So, farewell then, the British Bankers’ Association. The UK financial lobby group has signalled that it will not kick up a fuss should it lose its integral role setting and overseeing the London Interbank Offered Rate, or Libor. After a damaging global scandal in which it was revealed that banks routinely tried to fiddle the interest rate benchmark for trillions of dollars of international contracts, it’s an encouraging sign that reform will not be piecemeal.
It should come as no surprise that the BBA’s role is in jeopardy. The outrage that greeted the scandal shone a spotlight on the shortcomings of the Libor-setting process, which involves bankers submitting daily best estimates for 150 rates based on different maturities and currencies, overseen by a committee of more bankers. Martin Wheatley, the UK regulator due to report on the issue on Sept. 28, gave an indication of his thinking back in August: He described the current system as neither independent, robust, nor transparent.
It seems Wheatley won’t pull his punches. He could have meekly fallen into line with other recent attempts at reform, which generally looked to add non-bankers to the BBA committee in charge of Libor.
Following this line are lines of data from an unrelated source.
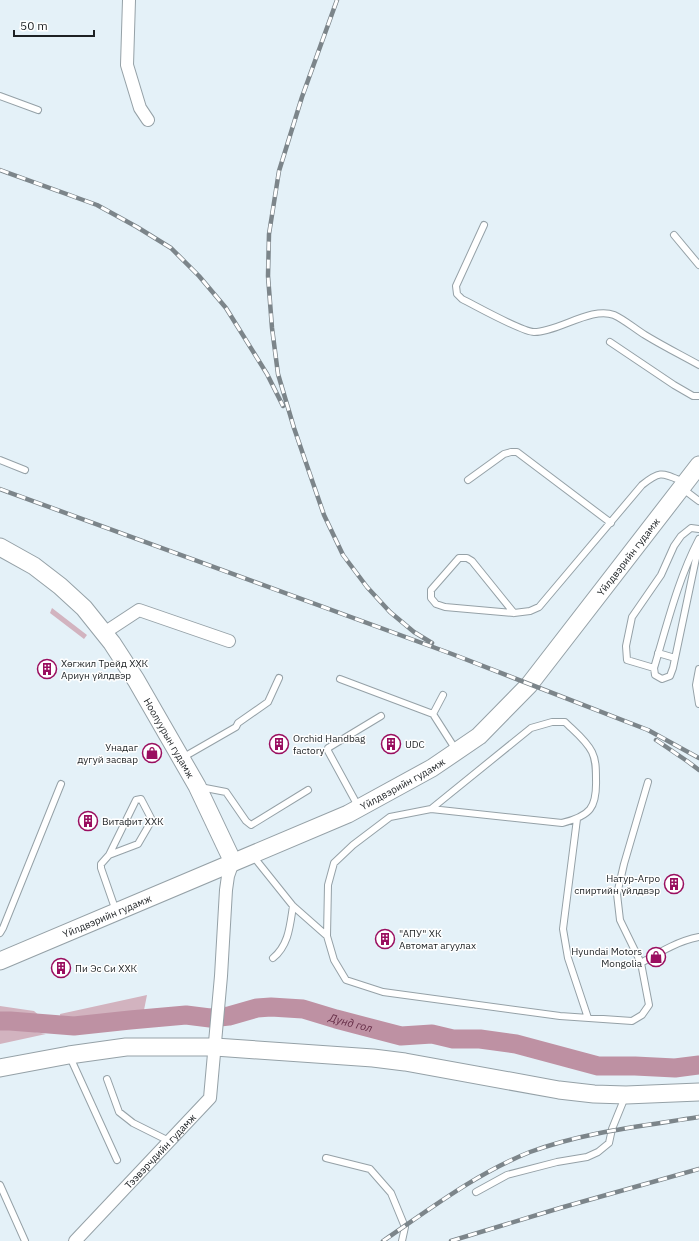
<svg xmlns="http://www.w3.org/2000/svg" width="699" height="1241" font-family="'IBM Plex Sans',sans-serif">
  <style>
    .green { fill: #d2b3bf }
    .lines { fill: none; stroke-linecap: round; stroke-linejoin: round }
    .river { stroke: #be91a3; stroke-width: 19 }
    .lane-casing { stroke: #95a1a7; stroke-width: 8 }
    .street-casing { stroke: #95a1a7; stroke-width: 14 }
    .secondary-casing { stroke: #95a1a7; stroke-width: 19 }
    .lane { stroke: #fff; stroke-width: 6 }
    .street { stroke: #fff; stroke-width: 12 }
    .secondary { stroke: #fff; stroke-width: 17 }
    .rail-casing { stroke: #7c858a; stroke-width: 4.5 }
    .rail { stroke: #fff; stroke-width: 3; stroke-dasharray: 9; stroke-linecap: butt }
    .labels { text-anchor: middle; stroke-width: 3; stroke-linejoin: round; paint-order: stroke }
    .street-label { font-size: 10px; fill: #1d2124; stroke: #fff }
    .poi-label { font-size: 10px; fill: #1d2124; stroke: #fff; text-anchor: start }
    .water-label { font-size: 11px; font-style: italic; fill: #642b45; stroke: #fff }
  </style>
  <rect width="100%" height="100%" fill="#e4f1f8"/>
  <path class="green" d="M52,608L87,635L84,639L50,613Z
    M147,995L144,1010L101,1019L61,1022L60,1014Z
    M0,1006L34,1011L42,1018L12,1016L0,1017Z
    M0,1028H13L46,1034L0,1044Z"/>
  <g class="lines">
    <path class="river" id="s1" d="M0,1021H10L74,1026L130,1020L186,1015L210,1018L229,1016L257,1008L271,1007L303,1009L336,1019L401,1036L432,1034L453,1039H480L516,1044L598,1066H635L675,1068L699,1065"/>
    <defs>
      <path id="lane" d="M0,96L38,110
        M484,225L456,286L457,294L462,299C476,306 522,332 534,332C558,332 592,306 614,315C625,320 635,329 645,335C663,346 681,355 699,365
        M674,235L699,265
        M610,342L674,385L693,396H699
        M0,460L25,470
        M468,480L504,454L511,452H517L611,523
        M683,489L699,501
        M699,539C678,579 667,625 654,668L655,675L662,679L670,676L673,668L699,544
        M514,613L472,561L467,558H459L431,590V598L436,604L445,607L514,613L530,611L539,607L642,485C661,470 662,473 684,482
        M658,653L675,658
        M654,668L627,660L626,646L632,617L661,575L674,546L681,536L691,528L699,529
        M699,669L696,685L699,704
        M340,679L433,714L456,750
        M433,714L443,695
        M182,758L236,727L238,723L268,702L279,678
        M200,787L226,792L246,821L251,825L308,790
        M358,806L328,751V748L381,716
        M577,819L563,929L568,958L588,1018
        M109,855L136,800L141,799L152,820L138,844L109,855L101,864V868L116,911
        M253,856L293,906L327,936L334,960L346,980L383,992L560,1016L632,1021L642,1015L649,1005L641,963L620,920L617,894L624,864L648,782
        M0,933L3,928L61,784
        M327,936L328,885L334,863L353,845L390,817L431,809L562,823C590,816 597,808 596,779C596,769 596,760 592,752C586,740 574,731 565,722H552L531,728L431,809
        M273,958C289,945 290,925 293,906
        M641,963C660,952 678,941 699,937
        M70,1057L117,1160
        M107,1079L119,1112L133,1123L169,1141
        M326,1158L370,1169L391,1193L405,1227L402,1241
        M0,1185L25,1241
        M476,1192L507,1175L557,1162L587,1157L598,1152L609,1143L612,1129L625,1097"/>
      <g id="street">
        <path d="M129,0L127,65L140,108L148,120"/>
        <path d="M104,633L139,610L229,641"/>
        <path id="s2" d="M75,1241L210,1098L221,976L226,890L228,876L233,862"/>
      </g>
      <g id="secondary">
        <path id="s3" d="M0,547L34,566L60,586L84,608L112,643L136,680L197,786L233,862"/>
        <path id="s4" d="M0,961L348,814L432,768L479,736L529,685L699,465"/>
        <path d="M0,1068L69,1055L126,1047H215L373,1058L405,1062L559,1090L594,1094L626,1095L699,1092"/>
      </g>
    </defs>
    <use href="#lane" class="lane-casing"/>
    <use href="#street" class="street-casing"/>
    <use href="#secondary" class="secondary-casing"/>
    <use href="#lane" class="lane"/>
    <use href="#street" class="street"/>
    <use href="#secondary" class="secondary"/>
    <defs>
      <path id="rail" d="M337,0L302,97L279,171L269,234L268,276L272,328L278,374L294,428L324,515L343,555L367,587L390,612L414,632L432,643
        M0,170L97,205L137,227L171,248L199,276L226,308L267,374L283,406
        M0,489L452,654L648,730L699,758
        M656,740L687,761L699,770
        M383,1241C430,1209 477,1173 530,1152C584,1132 643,1126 699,1117
        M451,1241L560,1208L699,1169"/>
    </defs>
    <use href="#rail" class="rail-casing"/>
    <use href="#rail" class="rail"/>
  </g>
  <defs>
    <symbol id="building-ring" viewBox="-11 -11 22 22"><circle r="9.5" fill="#fff" stroke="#9a0e5f" stroke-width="1.5"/><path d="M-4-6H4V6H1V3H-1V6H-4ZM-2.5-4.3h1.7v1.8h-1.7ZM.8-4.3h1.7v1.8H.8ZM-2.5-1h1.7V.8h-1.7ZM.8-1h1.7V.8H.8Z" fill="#9a0e5f"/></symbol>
    <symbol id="shop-ring" viewBox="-11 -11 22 22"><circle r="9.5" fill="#fff" stroke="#9a0e5f" stroke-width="1.5"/><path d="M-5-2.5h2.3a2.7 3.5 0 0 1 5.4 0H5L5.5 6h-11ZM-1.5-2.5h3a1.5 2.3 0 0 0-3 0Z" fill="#9a0e5f"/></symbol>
  </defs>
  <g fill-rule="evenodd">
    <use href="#building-ring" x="36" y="658" width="22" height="22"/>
    <use href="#building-ring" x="268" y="733" width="22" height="22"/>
    <use href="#building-ring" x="380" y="733" width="22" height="22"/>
    <use href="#shop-ring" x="141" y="742" width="22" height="22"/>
    <use href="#building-ring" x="77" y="810" width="22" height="22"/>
    <use href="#building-ring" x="663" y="873" width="22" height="22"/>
    <use href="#building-ring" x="374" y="928" width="22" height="22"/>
    <use href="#shop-ring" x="645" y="946" width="22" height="22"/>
    <use href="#building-ring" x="50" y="957" width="22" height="22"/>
  </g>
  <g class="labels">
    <g class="street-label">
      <text dy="4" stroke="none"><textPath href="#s4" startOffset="764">Yйлдвэрийн гудамж</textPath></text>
      <text dy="4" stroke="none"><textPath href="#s3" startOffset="260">Ноолуурын гудамж</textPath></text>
      <text dy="4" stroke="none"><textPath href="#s4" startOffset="440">Yйлдвэрийн гудамж</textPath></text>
      <text dy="4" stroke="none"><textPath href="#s4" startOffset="116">Yйлдвэрийн гудамж</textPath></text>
      <text dy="4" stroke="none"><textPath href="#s2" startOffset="124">Тээвэрчдийн гудамж</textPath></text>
    </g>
    <g class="poi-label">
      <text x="61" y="667">Хөгжил Трейд ХХК<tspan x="61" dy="12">Ариун үйлдвэр</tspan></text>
      <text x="293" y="742">Orchid Handbag<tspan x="293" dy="12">factory</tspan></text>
      <text x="405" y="748">UDC</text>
      <text x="138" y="751" text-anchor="end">Унадаг<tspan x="138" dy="12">дугуй засвар</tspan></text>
      <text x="102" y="825">Витафит ХХК</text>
      <text x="660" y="882" text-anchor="end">Натур-Агро<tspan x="660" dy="12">спиртийн үйлдвэр</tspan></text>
      <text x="399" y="937">"АПУ" ХК<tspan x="399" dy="12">Автомат агуулах</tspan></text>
      <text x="642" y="955" text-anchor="end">Hyundai Motors<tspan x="642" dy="12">Mongolia</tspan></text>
      <text x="75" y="972">Пи Эс Си ХХК</text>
    </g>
    <g class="water-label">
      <text dy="4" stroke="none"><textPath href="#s1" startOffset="355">Дунд гол</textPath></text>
    </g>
  </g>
  <path d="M14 30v6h80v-6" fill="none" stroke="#1d2124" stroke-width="2"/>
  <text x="20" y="30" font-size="12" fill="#1d2124" stroke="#ffffff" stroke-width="3" paint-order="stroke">50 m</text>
</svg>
With the BBA out of the picture, that role would probably either pass to a public body or to a more credible private group with stronger public sector oversight.
Yet even if Wheatley did deem Libor’s existing governance adequate, the benchmark would probably still have to change. That’s because he is also reviewing whether to base the rate on actual trade data rather than banks’ best estimates. If market data is to be used, that will in turn raise questions about how to set Libor when actual transactions don’t happen, as occurred during the financial crisis of 2007-2008.
The most critical calls for Libor’s future will be how to incorporate market data, whether there should be fewer rates overall, and how to diversify the rate-setting away from its traditional London base. Whatever package of reforms the UK regulator proposes will need strong global support, perhaps including the backing of the Financial Stability Board which represents some two dozen governments. Hopefully, Wheatley’s proposed Libor reforms will all be as robust as his expected ouster of the BBA.